Many invigilators have come forward, and thanks to the anonymity of a computer screen, many have shared their games with the rest of the world. The first (and cruellest/most fantastic) game I heard of was the 'Stand by the person who...' game. The invigilators decide upon a suitable ending to this phrase (for example, 'Stand by the person who is the ugliest/most likely to be in prison by the age of 20/is still a virgin etc.), and then proceed to stand by the child who best fits the criteria. It's simple, effective, brutally fantastic and I very much applaud the invigilators for this gem. 9/10.

Another example (and my current favourite, in fact) is the school yard game of Tag: Invigilator's Edition. As you've probably guessed, it stays true to the tried and tested formula of Tag. An invigilator is 'on it', and then 'chases' at walking pace another invigilator, before swooping in on them. They will then whisper the magic word, donning a serious face: Tag. I'm guessing this could go on for hours, and to be honest, applaud it's genius. The subtlety of the 'tag' delivery is a true test of an invigilators composure, and I've yet to see one crack up. I'd rate it at a solid 7.5/10.

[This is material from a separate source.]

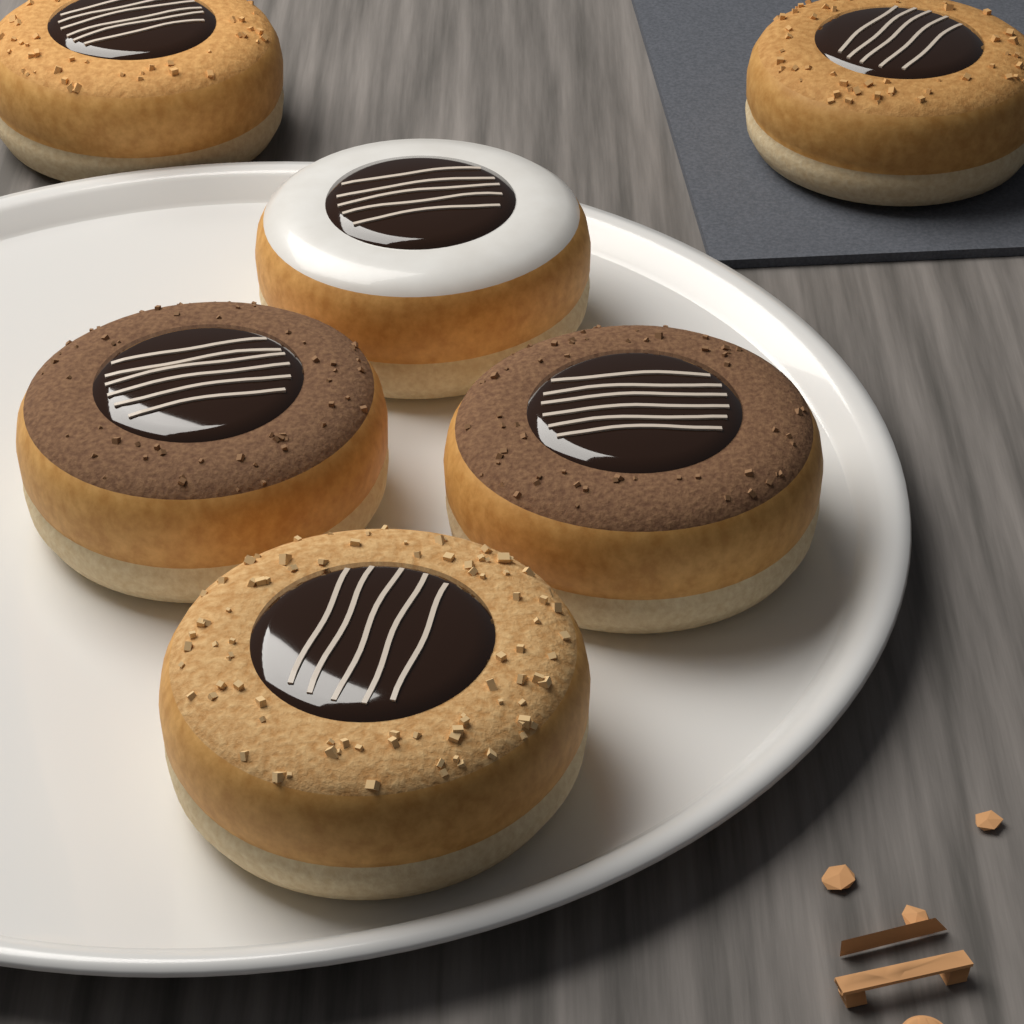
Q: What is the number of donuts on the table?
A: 6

A more obscure game I've heard of is Battleships: Exam Hall. An invigilator will choose a row of students, dictated by their seat number, to be part of one of his 'ships'. Another invigilator, having done the same thing, will then attempt to guess where their opponents 'ship' is, and attempt to sink it: directly akin of the classic Battleships. This must've required some serious thought and devotion by the invigilators who first dreamed this up. I like the introduction of another classic game from the archives being brought into a new context, but  I feel it is lacking the simplicity and easy application of Tag and 'Stand by...'. This is one for the longer exam; those sweaty, mid-June History or Politics badboys. 5/10. Must try harder.

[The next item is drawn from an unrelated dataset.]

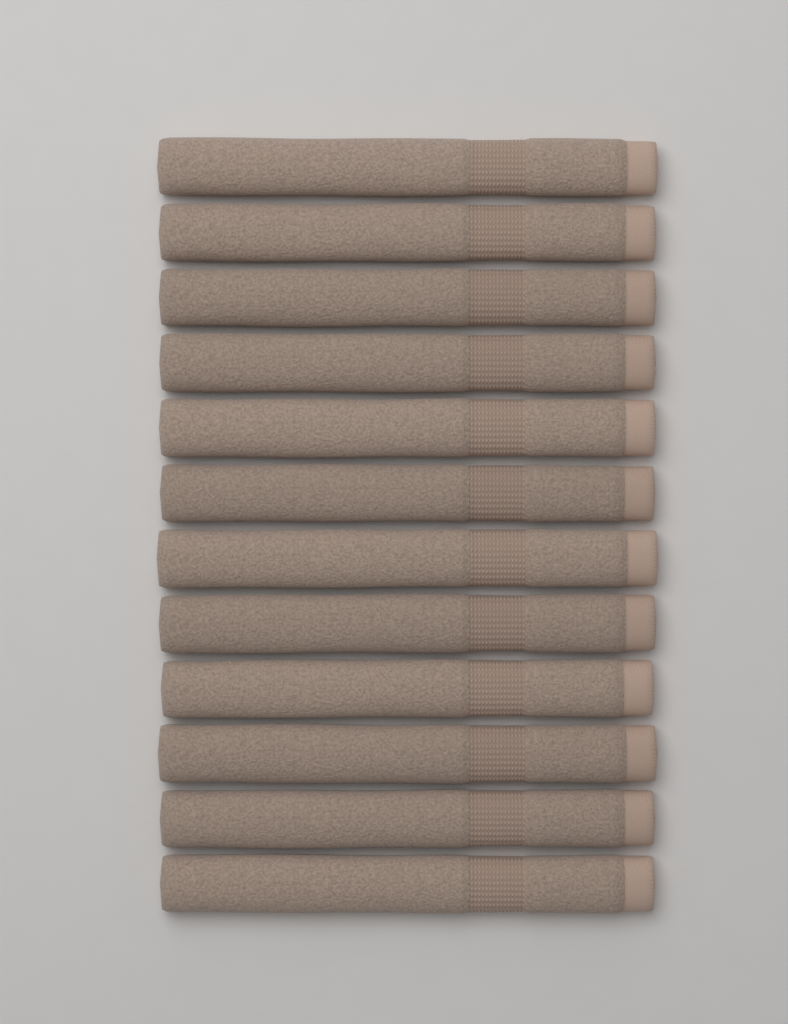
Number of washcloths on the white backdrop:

The simplest, and probably most nerve-racking example of Invigilator's games is the 'Hold Out For As Long You Can Before Tending to the Pupil With Their Hand Up' game. This game requires, despite the name's cryptic nature, the invigilator to hold out for as long as they possibly can before caving in and tending to the pupil with their hand up. This would occur when multiple invigilators are dotted around the corners of the room, and they are required to act in a dignified manner and act completely professional at all times during the game. The beauty of this game is the sheer accessibility; any and all invigilators can and probably have been a part of this game. The pupil is left unsuspecting and with their dignity unharmed, unlike many of the other games. For sheer simpleness and inconvenience, I will rate this game as a solid 8/10. Childish, original, and almost definitely addictive, it is the invigilator's version of Angry Birds.

So, you may now be questioning as to why I chose to write and score invigilator's exam games. Well, the answer was pointed out earlier on: it gives me hope. When the invigilator, who's sole purpose during the time of an exam is to keep it running smoothly and rat out the cheaters, is distracted, then the job cannot be done properly. If their job cannot be done properly, then the rules are out and handcuffs taken off for the pupils to cheat; swerve answers from a neighbour, take a risky look at the notes written on your fingers, use the calculator stashed in your sleeve. The exam hall becomes much more like real life; the people who don't always abide by the rules and 'play the game' will be the winners. Potentially.

I've always sided with the people who attempted to cheat in an exam. I feel exams have always been a test more of memory than understanding and knowledge. If people were promoted to cheat, then schools would be promoting lateral and out-of-the-box thinking; the people who come up with the ideas and the goods in the world of business. I mean, how many honest businessmen/company directors do you know? Don't work hard, work smart. The invigilator's in the exam hall are a good example. They are getting paid handsomely for playing Tag, and allowing students to do that little bit extra to help them grade well. Sounds more fun than being shouted at for using two gherkins instead of one on a Big Mac, doesn't it?